Perotti padre, nonostante fosse nato a Ivrea, era molto legato alla terra in cui aveva conosciuto la giovane moglie e, quindi, con il figlio Armando, di appena dieci anni, decise di tornare a Bari (Ora una riflessione andrebbe fatta su come parta da molto lontano il nostro debito pubblico, ma già ci pensa il ‘grillo parlante’ che ha capito che siamo un paese in cui lo ‘spettacolo’ conta più delle eventuali parole, per cui ‘non decet’…). Uno dei capitoli più interessanti del libro è quello dedicato alla mitica ‘Donna Wanda’ che ho imparato a conoscere attraverso i racconti che mi faceva Vito Maurogiovanni. La signora Wanda Bruschi sposò a soli 23 anni un amico del fratello e, quindi, divenne Wanda Gorjux Bruschi; donna di notevole cultura, giornalista che di solito firmava i suoi articoli su settimanali femminili con vari pseudonimi - ‘Medusa’, ‘ Madam Récamier’ e altri - era anche impegnata nella vita di società, ma non disdegnava il sociale.

La signora è stata per tante donne dell’epoca un punto di riferimento per impegno verso gli umili e gli ultimi e il suo zelo per la costruzione del Centro di Assistenza Materna è stato esemplare; poi vi è la sua adesione al Regime su cui non mi sento in grado di esprimere giudizi e non certo perché come diceva qualcuno ‘eravamo tutti balilla’. Solo leggendo Mascellaro ho scoperto che quando Maurogiovanni mi diceva sono stato in via Crisanzio a trovare ‘Donna Wanda’ si riferiva alla casa che ha visto la signora abitarci per 33 anni fino alla sua morte nel 1976.

Ho appreso anche che l’amico Nicola Roncone, cui negli anni ho regalato tanti libri a titolo personale e anche per i suoi amici, ha pubblicato un libro dedicato al prof. Francesco Babudri che non dico mi sarebbe piaciuto recensire, ma almeno…’vedere’. Io sull’amicizia la penso come Buttafava: «L’amicizia è prima di tutto libertà. Libertà di parlare, di confidarsi, di svelare i segreti più meschini o angosciosi, di chiedere aiuto, di abbandonarsi , di litigare». Poi ‘abusus non tollit usus’, per cui non posso essere tuo amico e anche tuo…adulatore.

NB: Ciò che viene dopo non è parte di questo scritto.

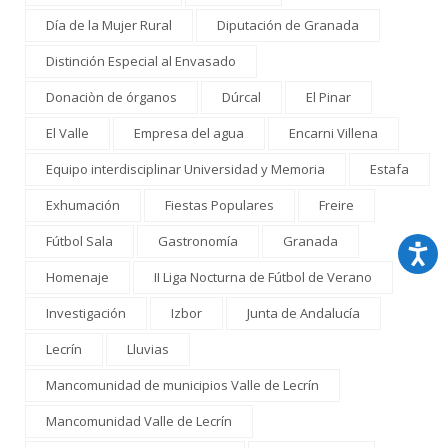
Día de la Mujer Rural
Diputación de Granada
Distinción Especial al Envasado
Donaciòn de órganos
Dúrcal
El Pinar
El Valle
Empresa del agua
Encarni Villena
Equipo interdisciplinar Universidad y Memoria
Estafa
Exhumación
Fiestas Populares
Freire
Fútbol Sala
Gastronomía
Granada
Homenaje
II Liga Nocturna de Fútbol de Verano
Investigación
Izbor
Junta de Andalucía
Lecrín
Lluvias
Mancomunidad de municipios Valle de Lecrín
Mancomunidad Valle de Lecrín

Detto ciò il libro di Mascellaro è prezioso perché non lo ha scritto un giornalista, ma un uomo che vuol documentare alcuni passaggi storici importanti della sua città e consegnare «alle nuove generazioni uno strumento essenziale per conoscere avvenimenti e protagonisti di Bari», come afferma, con legittimo orgoglio, l’editore del libro.

«Allàsse ca so de Bbare» ( questo il grido del pescatore morso dal granchio) e «Pèse cchiù la penne ca la zappe» (questo il grido del leggendario direttore Aurelio Papandrea ai giovani giornalisti in erba, Beppe Lopez compreso, che ‘faticavano’ a redigere I loro articoli).